5 U.S.C. § 2302(b) provides, in relevant part, that "[a]ny employee who has authority to take, direct others to take, recommend, or approve any personnel action, shall not, with respect to such authority . . . [ v61 p577 ]

(1)      discriminate for or against any employee or applicant for employment--
(A)      on the basis of race, color, religion, sex, or national origin, as prohibited under section
           717 of the Civil Rights Act of 1964 (42 U.S.C. 2000e-16);
(B)      on the basis of age, as prohibited under sections 12 and 15 of the Age Discrimination in
           Employment Act of 1967 (29 U.S.C. 631, 633a);
(C)      on the basis of sex, as prohibited under section 6(d) of the Fair Labor Standards Act
           of 1938 (29 U.S.C. 206(d));
(D)      on the basis of handicapping condition, as prohibited under section 501 of the
           Rehabilitation Act of 1973 (29 U.S.C. 791); or
(E)      on the basis of marital status or political affiliation, as prohibited under any law, rule, or
           regulation;
. . . .
(8)     take or fail to take, or threaten to take or fail to take, a personnel action with respect to any employee or applicant for employment because of --
(A)      any disclosure of information by an employee or applicant which the employee or
           applicant reasonably believes evidences --
(i)       a violation of any law, rule, or regulation, or
(ii)      gross mismanagement, a gross waste of funds, an abuse of authority, or a substantial
          and specific danger to public health or safety,
if such disclosure is not specifically prohibited by law and if such information is not specifically required by Executive order to be kept secret in the interest of national defense or the conduct of foreign affairs; or
(B)      any disclosure to the Special Counsel, or to the Inspector General of an agency or
           another employee designated by the head of the agency to receive such disclosures, of
           information which the employee or applicant reasonably believes evidences --
(i)       a violation of any law, rule, or regulation, or
(ii)      gross mismanagement, a gross waste of funds, an abuse of authority, or a substantial
          and specific danger to public health or safety.

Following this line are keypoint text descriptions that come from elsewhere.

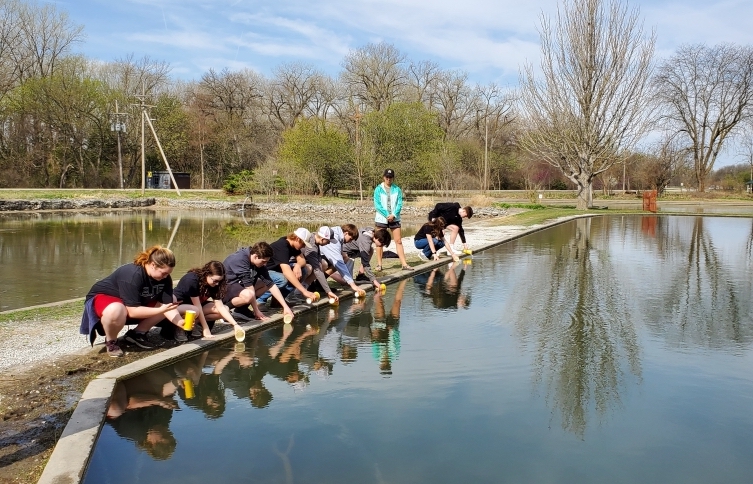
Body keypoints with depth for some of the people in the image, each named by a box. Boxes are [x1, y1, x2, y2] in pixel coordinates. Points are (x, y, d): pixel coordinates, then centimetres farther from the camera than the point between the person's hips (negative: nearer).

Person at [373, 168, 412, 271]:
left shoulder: (397, 189, 4)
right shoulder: (378, 189, -1)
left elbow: (399, 204, 1)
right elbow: (377, 205, -6)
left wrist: (393, 215, -13)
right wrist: (387, 215, -14)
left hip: (394, 219, 2)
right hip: (381, 218, -1)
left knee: (398, 241, 0)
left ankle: (404, 264, 0)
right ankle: (379, 264, 10)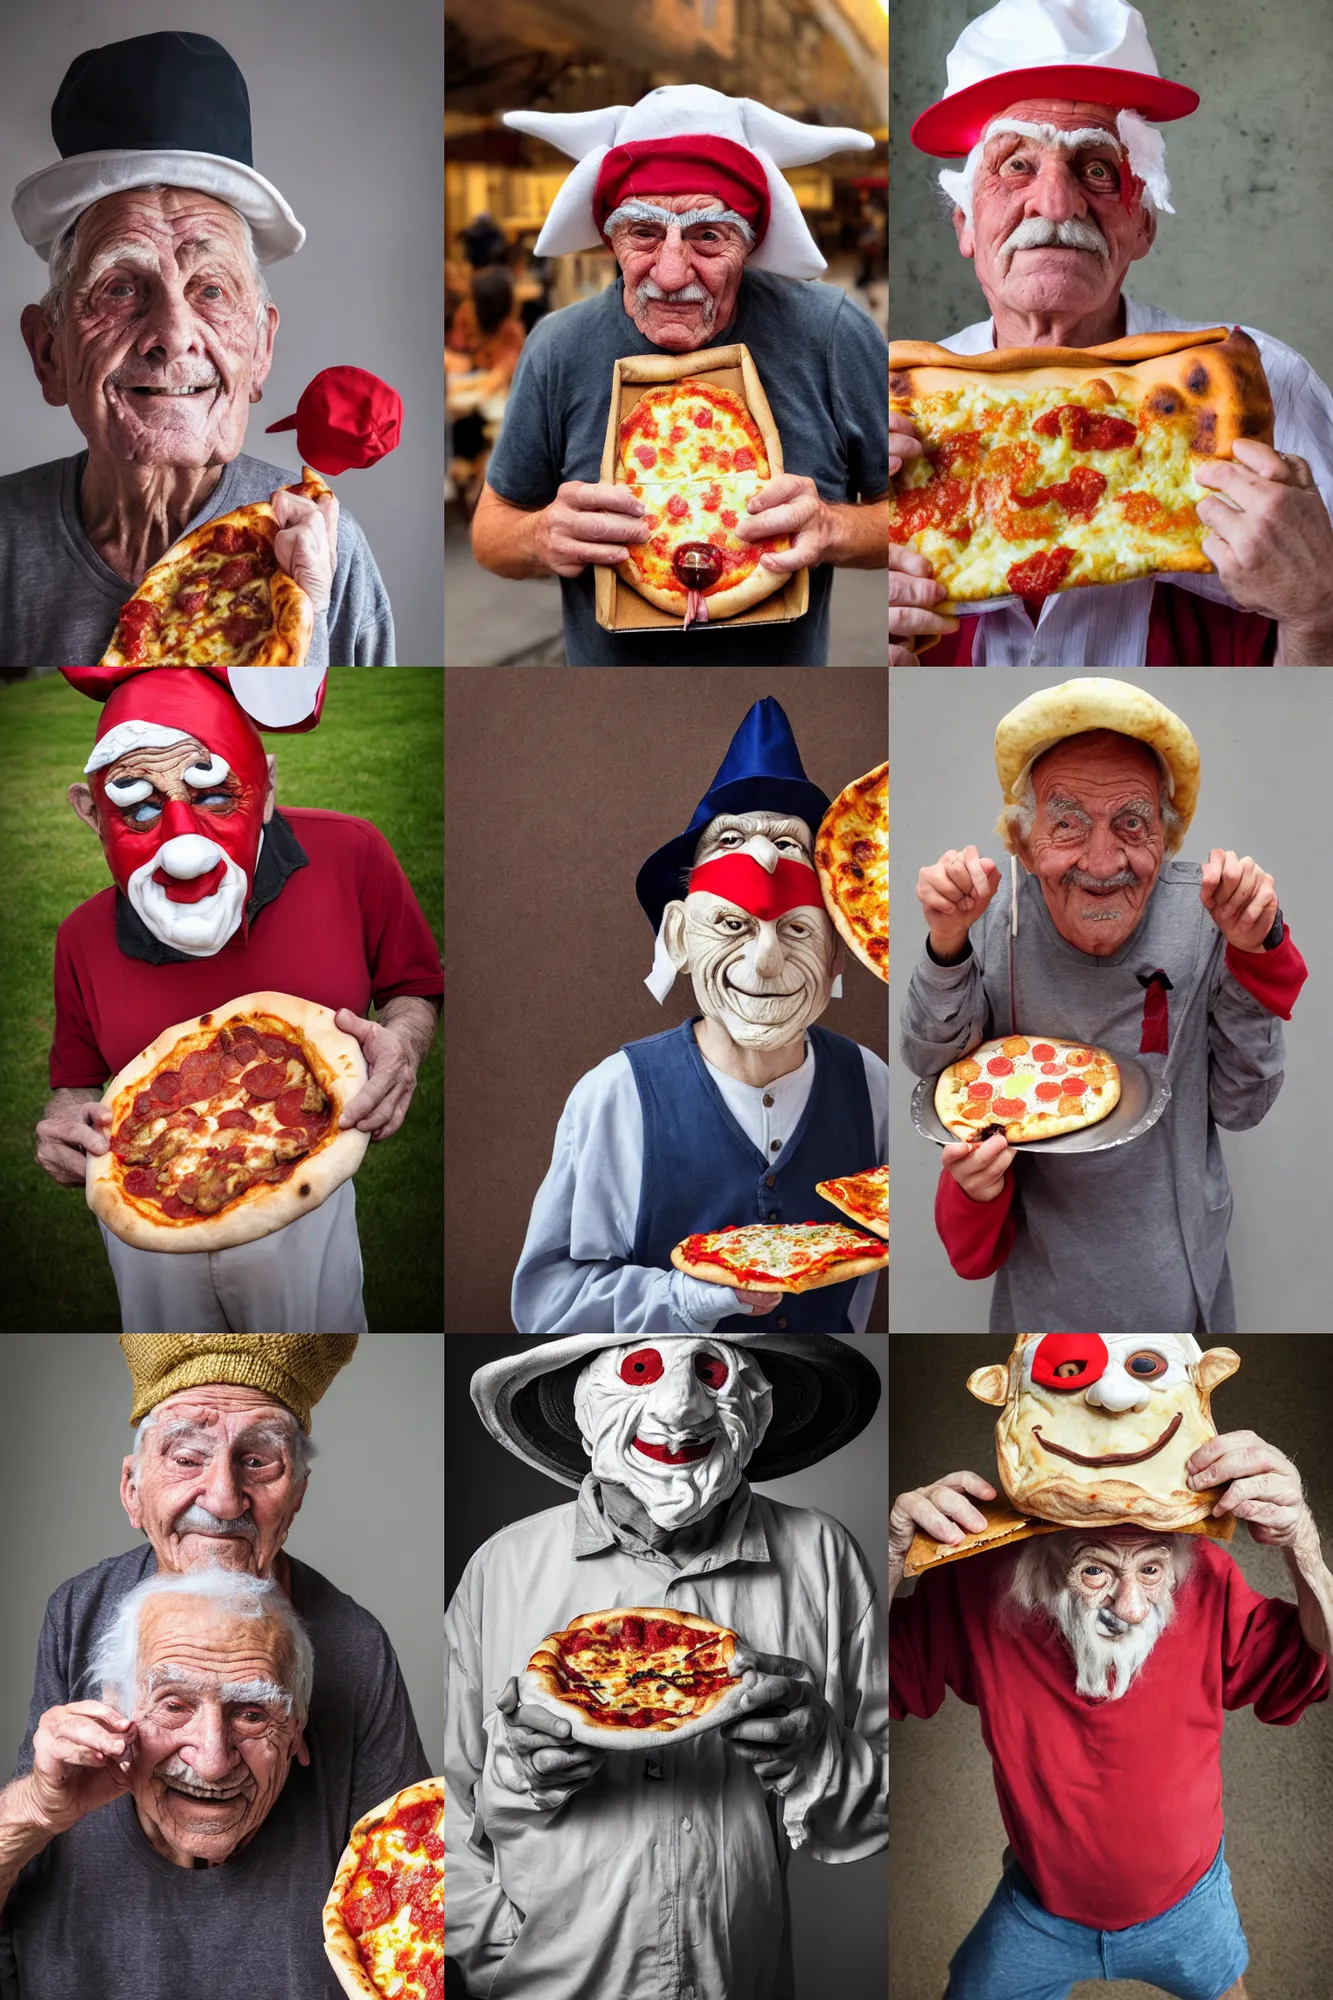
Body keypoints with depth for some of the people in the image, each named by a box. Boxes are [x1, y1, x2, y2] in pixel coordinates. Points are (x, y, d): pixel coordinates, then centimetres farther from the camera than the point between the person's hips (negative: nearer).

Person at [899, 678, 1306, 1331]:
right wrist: (947, 946, -27)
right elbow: (932, 1066, -11)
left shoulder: (1202, 912, -19)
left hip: (1174, 1251, 0)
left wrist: (1253, 954, -26)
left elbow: (1239, 1107, -13)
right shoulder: (997, 909, -18)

5 U.S.C. § 7121(g) provides:

(1)      This subsection applies with respect to a prohibited personnel practice other than a prohibited
           personnel practice to which subsection (d) applies.
(2)      An aggrieved employee affected by a prohibited personnel practice described in paragraph (1) may
          elect not more than one of the remedies described in paragraph (3) with respect thereto. For
          purposes of the preceding sentence, a determination as to whether a particular remedy has been
          elected shall be made as set forth under paragraph (4).
(3)      The remedies described in this paragraph are as follows:
(A)      An appeal to the Merit Systems Protection Board under section 7701.
(B)      A negotiated grievance procedure under this section.
(C)      Procedures for seeking corrective action under subchapters II and III of chapter 12.
(4)      For the purpose of this subsection, a person shall be considered to have elected --
(A)      the remedy described in paragraph (3)(A) if such person has timely filed a notice of
           appeal under the applicable appellate procedures;
(B)      the remedy described in paragraph (3)(B) if such person has timely filed a grievance in
           writing, in accordance with the provisions of the parties' negotiated procedure; or
(C)      the remedy described in paragraph (3)(C) if such person has sought corrective action
           from the Office of Special Counsel by making an allegation under section 1214(a)(1).